Cass. civ. 3ème, 5 octobre 2017, n°16-18.059
Le preneur d’un local monovalent ne peut se prévaloir du bénéfice des dispositions de l’article R.145-8 du Code de commerce qui prévoit un abattement sur la valeur locative à raison de la réalisation des améliorations dont le preneur a supporté la charge.
Ce qu’il faut retenir : Le preneur d’un local monovalent ne peut se prévaloir du bénéfice des dispositions de l’article R.145-8 du Code de commerce qui prévoit un abattement sur la valeur locative à raison de la réalisation des améliorations dont le preneur a supporté la charge.
Pour approfondir : Par contrat du 30 août 1994, une société a pris à bail commercial un terrain permettant l’exploitation d’un camping pour une durée de seize années et demi à compter du 1er septembre 1994. Le bailleur lui a délivré un congé avec offre de renouvellement le 30 juin 2010 et l’a assigné en fixation du loyer au montant proposé.
Par un arrêt du 26 novembre 2013, la Cour d’appel de Montpellier a considéré que le bail portait sur un local monovalent au sens de l’article R.145-10 du Code de commerce, qu’il était renouvelé depuis le 1er mars 2011 par l’accord des parties sur le principe du renouvellement et a ordonné une expertise afin de déterminer la valeur locative des lieux loués.
Par un arrêt du 8 mars 2016 (RG n°12/06203), la Cour d’appel de Montpellier fixant le loyer du bail renouvelé a rejeté le moyen du preneur tendant à ce que soit appliqué un abattement de 40% sur la valeur locative calculée en application de la méthode hôtelière compte tenu des améliorations apportées par le preneur se chiffrant à plus de 7 millions d’euros. Sur le fondement de l’article R.145-8 du Code de commerce, le preneur soutient que ces améliorations doivent constituer un abattement sur le prix lors du premier renouvellement et forme donc un pourvoi.
La Cour de cassation confirme l’arrêt d’appel considérant que la soumission du bail à l’article R.145-10 du Code de commerce relatif aux locaux monovalents au terme duquel, « le prix du bail des locaux construits en vue d’une seule utilisation peut, par dérogation aux articles L.145-33 et R.145-3 et suivants [du Code de commerce], être déterminé selon les usages observés dans la branche d’activité considérée » exclut l’application des dispositions de l’article R.145-8 du Code de commerce.

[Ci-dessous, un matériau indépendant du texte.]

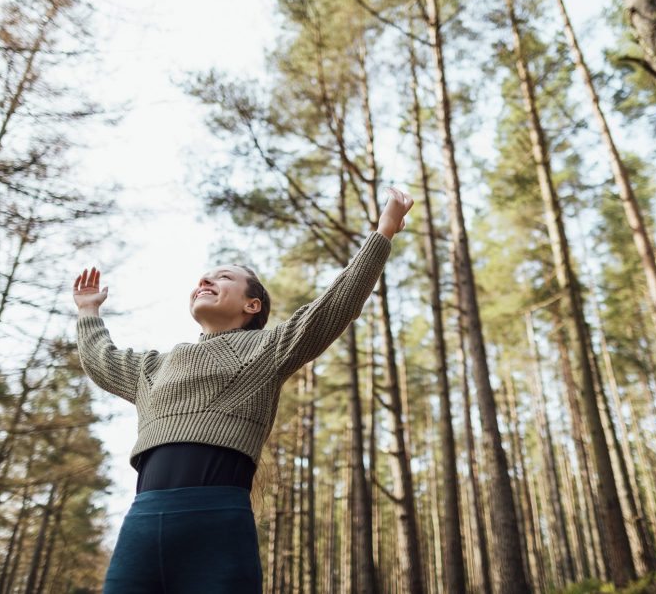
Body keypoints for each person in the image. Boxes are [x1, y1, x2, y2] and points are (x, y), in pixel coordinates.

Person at [72, 187, 413, 593]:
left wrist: (384, 231)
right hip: (142, 523)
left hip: (217, 521)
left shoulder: (267, 349)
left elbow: (334, 305)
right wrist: (89, 312)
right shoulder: (153, 368)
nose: (205, 280)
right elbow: (102, 359)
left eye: (224, 277)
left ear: (252, 306)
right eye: (205, 277)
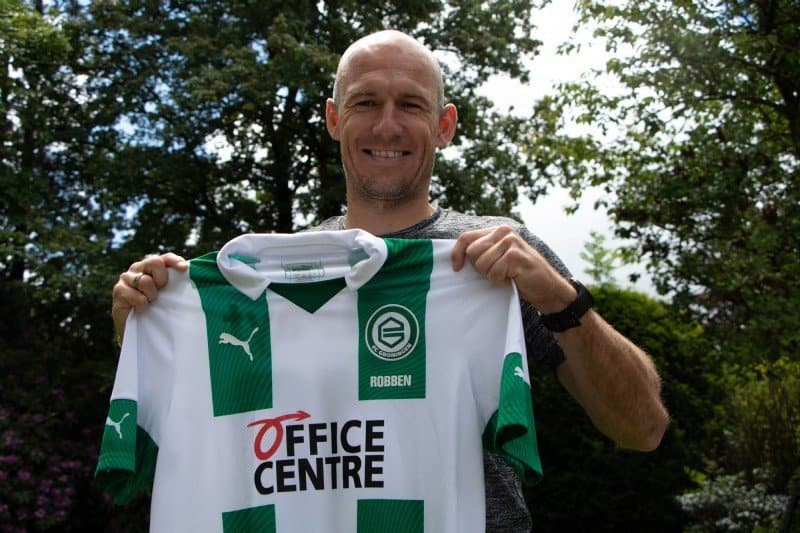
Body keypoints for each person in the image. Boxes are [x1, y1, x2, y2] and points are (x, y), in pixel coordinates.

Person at [111, 29, 669, 532]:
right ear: (334, 119)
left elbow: (642, 429)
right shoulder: (273, 274)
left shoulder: (496, 258)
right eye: (366, 103)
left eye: (410, 104)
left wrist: (559, 299)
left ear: (444, 125)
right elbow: (207, 418)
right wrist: (146, 326)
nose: (386, 125)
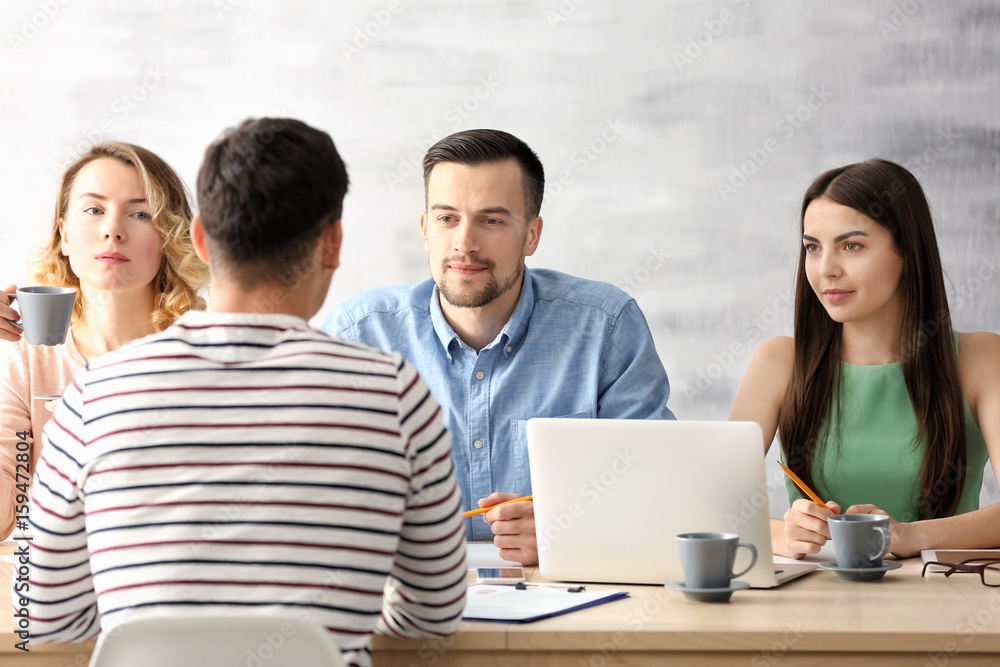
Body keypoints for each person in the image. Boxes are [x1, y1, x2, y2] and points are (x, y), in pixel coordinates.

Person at [17, 118, 466, 664]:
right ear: (332, 243)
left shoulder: (93, 395)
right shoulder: (394, 396)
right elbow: (435, 612)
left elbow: (44, 616)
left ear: (200, 238)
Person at [325, 129, 674, 564]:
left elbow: (659, 492)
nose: (464, 243)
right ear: (425, 231)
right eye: (447, 218)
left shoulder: (606, 327)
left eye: (491, 220)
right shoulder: (358, 335)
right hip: (407, 604)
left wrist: (568, 527)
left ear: (531, 235)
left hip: (567, 603)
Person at [729, 158, 1000, 559]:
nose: (826, 270)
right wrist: (779, 535)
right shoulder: (778, 361)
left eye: (851, 245)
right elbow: (710, 503)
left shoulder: (981, 358)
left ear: (908, 251)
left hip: (943, 599)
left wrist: (910, 536)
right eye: (812, 248)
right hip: (811, 606)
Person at [0, 142, 208, 539]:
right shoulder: (26, 360)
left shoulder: (205, 358)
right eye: (94, 209)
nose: (113, 230)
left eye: (141, 213)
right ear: (63, 235)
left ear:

Cette solution s’explique par le fait que la monovalence constitue un régime autonome de fixation du loyer du bail renouvelé et non pas une simple exception au principe de plafonnement de celui-ci. En effet, il exclut, de facto, l’application des dispositions relatives au calcul de la valeur locative de l’article L.145-33 au profit des usages en vigueur dans la branche considérée.
En l’espèce, le loyer a été déterminé selon la méthode dite « hôtelière » adaptée aux campings dans la mesure où l’activité de camping suppose des installations spécifiques. L’expert relevait d’ailleurs, que l’activité de camping et ses annexes que sont la restauration, les espaces communs, les laveries, les piscines et autres activités de loisirs pouvaient être qualifiées d’hôtellerie de plein air.
Au regard de la formulation utilisée par la Cour de cassation en l’espèce, il semblerait que la portée de cette solution ne se limite pas aux améliorations opérées par le preneur mais bien à toutes les conditions de fixation énumérées par l’article R.145-8 du Code : « les restrictions à la jouissance des lieux et les obligations incombant normalement au bailleur dont celui-ci se serait déchargé sur le locataire sans contrepartie […]. Il en est de même des obligations imposées au locataire au-delà de celles qui découlent de la loi ou des usages. Les améliorations apportées aux lieux loués au cours du bail à renouveler ne sont prises en considération que si, directement ou indirectement, notamment par l’acceptation d’un loyer réduit, le bailleur en a assumé la charge ».
A rapprocher : Cette solution n’est pas nouvelle, mais il existe peu de jurisprudence en la matière, mais cet arrêt a son importance puisque la Cour de cassation le publie notamment sur son site internet. Il avait déjà été jugé que « par sa nature, le commerce [d’hôtel] relevait de l’article 23-8 du décret du 30 septembre 1953 [devenu l’article R.145-8 du Code de commerce] relatif à la fixation du loyer des locaux construits en vue d’une seule utilisation, la Cour d’appel a écarté, à bon droit, l’application des dispositions de l’article 23-3 du décret [devenu l’article R.145-10] et n’était pas tenue de procéder à une recherche qui ne lui était pas demandée » (Cass. civ. 3ème, 1er mars 2000, n°98-14.763).